Od dziś cenna relikwia będzie wystawiona na widok publiczny w jednej z kaplic kościoła górnego sanktuarium św. Jana Pawła II, będącego częścią papieskiego Centrum „Nie lękajcie się!” w Krakowie.

Dziś mija 34. rocznica tych tragicznych wydarzeń.

Do zamachu doszło 13 maja 1981 roku. Mehmet Ali Agca trafił papieża w rękę i w brzuch. Papież trafił do polikliniki Gemelli, gdzie był operowany przez 6 godzin.
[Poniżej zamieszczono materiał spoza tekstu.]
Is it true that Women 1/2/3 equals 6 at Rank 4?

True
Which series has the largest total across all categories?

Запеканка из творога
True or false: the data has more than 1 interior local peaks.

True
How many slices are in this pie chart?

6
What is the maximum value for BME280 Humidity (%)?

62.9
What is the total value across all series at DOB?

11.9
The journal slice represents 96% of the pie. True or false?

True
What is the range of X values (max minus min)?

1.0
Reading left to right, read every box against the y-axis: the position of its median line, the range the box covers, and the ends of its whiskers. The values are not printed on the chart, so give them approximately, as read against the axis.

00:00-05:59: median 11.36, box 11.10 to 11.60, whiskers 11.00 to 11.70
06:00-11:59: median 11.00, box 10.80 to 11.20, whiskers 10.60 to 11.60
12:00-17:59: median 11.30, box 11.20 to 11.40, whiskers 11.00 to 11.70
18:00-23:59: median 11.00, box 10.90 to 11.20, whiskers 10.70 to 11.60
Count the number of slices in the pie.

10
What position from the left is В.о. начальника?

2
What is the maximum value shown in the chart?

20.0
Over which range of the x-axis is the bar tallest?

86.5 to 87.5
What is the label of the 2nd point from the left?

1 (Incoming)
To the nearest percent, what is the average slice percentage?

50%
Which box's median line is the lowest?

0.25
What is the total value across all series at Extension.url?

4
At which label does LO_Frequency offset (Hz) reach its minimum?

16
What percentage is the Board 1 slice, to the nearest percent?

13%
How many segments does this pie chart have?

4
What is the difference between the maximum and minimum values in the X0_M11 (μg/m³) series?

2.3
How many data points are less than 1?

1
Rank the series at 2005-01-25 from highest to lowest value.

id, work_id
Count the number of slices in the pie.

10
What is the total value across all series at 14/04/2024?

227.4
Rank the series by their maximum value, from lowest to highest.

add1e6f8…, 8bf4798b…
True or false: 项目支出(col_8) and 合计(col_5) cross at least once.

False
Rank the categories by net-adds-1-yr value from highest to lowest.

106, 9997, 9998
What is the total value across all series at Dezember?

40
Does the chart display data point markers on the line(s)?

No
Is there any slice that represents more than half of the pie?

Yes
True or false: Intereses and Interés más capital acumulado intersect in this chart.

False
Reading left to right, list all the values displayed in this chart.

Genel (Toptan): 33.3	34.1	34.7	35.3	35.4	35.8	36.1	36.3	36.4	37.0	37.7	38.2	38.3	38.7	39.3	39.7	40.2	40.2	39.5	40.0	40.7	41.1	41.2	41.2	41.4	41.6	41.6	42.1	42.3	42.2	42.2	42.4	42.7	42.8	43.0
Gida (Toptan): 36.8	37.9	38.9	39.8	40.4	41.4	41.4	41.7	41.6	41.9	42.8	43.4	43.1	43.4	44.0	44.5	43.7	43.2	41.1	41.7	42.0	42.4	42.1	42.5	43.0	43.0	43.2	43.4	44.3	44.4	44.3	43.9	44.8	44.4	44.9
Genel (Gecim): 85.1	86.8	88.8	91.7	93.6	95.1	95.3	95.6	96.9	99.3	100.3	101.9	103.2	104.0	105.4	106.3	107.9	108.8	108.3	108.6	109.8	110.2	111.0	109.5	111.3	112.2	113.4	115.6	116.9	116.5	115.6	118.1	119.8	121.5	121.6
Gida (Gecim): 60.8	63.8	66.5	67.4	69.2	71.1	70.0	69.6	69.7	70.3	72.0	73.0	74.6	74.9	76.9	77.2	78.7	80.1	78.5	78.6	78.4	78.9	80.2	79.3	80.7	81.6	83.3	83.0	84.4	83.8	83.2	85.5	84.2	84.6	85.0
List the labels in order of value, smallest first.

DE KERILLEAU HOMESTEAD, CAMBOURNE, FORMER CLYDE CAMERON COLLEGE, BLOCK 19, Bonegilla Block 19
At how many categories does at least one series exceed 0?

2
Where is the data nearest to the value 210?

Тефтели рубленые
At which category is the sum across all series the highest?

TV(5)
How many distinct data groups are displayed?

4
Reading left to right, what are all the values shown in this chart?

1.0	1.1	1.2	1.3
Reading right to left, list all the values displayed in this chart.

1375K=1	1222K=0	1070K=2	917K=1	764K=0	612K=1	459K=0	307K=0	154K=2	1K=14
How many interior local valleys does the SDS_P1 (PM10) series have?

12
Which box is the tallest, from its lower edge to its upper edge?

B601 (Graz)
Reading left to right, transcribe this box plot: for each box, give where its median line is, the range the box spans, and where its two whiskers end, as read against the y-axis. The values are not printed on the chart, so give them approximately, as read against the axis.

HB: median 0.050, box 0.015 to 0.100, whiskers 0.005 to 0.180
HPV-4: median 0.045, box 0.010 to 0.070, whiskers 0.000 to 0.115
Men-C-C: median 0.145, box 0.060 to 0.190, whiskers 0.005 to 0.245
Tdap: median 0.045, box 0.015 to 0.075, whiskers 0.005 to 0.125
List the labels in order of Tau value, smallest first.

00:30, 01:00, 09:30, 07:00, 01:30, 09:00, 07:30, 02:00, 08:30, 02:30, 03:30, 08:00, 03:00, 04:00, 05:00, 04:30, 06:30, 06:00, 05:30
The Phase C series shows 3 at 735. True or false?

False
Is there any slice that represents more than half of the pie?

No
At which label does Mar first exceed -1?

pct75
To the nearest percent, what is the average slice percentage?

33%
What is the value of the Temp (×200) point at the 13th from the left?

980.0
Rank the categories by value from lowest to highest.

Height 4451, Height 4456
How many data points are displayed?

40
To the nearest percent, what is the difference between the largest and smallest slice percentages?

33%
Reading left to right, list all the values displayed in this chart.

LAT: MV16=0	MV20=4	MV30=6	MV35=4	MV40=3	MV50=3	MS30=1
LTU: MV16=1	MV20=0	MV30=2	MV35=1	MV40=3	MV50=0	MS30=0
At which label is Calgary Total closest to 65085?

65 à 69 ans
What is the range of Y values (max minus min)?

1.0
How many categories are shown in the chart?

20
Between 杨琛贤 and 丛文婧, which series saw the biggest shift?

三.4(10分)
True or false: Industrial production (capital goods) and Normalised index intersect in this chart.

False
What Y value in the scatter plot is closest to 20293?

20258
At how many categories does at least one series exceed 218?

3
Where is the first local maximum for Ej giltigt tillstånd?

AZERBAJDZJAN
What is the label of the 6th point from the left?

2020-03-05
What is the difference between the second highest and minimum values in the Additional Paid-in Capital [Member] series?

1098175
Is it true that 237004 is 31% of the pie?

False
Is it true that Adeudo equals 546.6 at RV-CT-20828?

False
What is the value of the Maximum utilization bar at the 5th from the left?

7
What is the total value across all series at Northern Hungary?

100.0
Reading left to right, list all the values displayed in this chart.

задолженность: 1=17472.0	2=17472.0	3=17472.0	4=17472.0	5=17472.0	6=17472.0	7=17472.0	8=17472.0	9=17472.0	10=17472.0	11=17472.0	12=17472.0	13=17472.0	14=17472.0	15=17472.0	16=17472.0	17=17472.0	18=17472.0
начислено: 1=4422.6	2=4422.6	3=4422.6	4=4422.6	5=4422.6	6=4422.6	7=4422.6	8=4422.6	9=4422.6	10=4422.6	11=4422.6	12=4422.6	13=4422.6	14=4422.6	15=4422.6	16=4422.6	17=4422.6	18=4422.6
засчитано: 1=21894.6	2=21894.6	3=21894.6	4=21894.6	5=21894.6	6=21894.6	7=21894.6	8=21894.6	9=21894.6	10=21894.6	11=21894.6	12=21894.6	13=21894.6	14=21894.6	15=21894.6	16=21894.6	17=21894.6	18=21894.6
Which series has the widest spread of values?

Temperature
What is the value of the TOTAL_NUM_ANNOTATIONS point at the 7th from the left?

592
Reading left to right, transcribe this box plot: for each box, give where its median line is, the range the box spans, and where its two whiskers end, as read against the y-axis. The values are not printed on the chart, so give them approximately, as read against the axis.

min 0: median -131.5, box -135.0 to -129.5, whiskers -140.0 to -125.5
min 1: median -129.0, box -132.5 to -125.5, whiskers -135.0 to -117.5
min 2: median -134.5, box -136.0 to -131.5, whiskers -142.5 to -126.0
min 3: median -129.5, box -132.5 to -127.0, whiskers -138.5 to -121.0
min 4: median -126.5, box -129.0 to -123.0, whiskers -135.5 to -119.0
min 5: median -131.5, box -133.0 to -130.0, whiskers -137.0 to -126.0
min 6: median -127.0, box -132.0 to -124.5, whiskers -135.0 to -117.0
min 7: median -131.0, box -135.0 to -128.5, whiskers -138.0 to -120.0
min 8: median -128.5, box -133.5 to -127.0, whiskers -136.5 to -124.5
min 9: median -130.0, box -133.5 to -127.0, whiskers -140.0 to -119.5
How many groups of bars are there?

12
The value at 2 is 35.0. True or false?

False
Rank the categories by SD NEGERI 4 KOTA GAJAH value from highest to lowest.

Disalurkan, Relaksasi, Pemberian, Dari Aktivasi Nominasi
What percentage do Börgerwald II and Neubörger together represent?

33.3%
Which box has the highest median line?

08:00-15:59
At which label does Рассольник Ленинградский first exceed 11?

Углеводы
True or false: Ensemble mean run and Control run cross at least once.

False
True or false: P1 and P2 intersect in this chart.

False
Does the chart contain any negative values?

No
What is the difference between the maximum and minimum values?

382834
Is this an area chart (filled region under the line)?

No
Mimo rehabilitacji, odniesione rany poważnie odbiły się na jego zdrowiu.

 Kard. Dziwisz opowiadał, jak to Ojciec Świętywybaczył strzelającemu do niego już w drodze do szpitala.

"Jeszcze był przytomny, modlił się coraz ciszej i słyszałem, jak przebaczył temu, kto popełnił ten zamach. Nie wiedział, kto to jest, ale już wtedy przebaczył, zanim stracił przytomność. Wtedy, po zamachu, zrozumieliśmy, że mamy do czynienia z człowiekiem świętym, który przebaczył przestępcy, zamachowcowi. Co więcej - nazwał go bratem" - wspominał metropolita.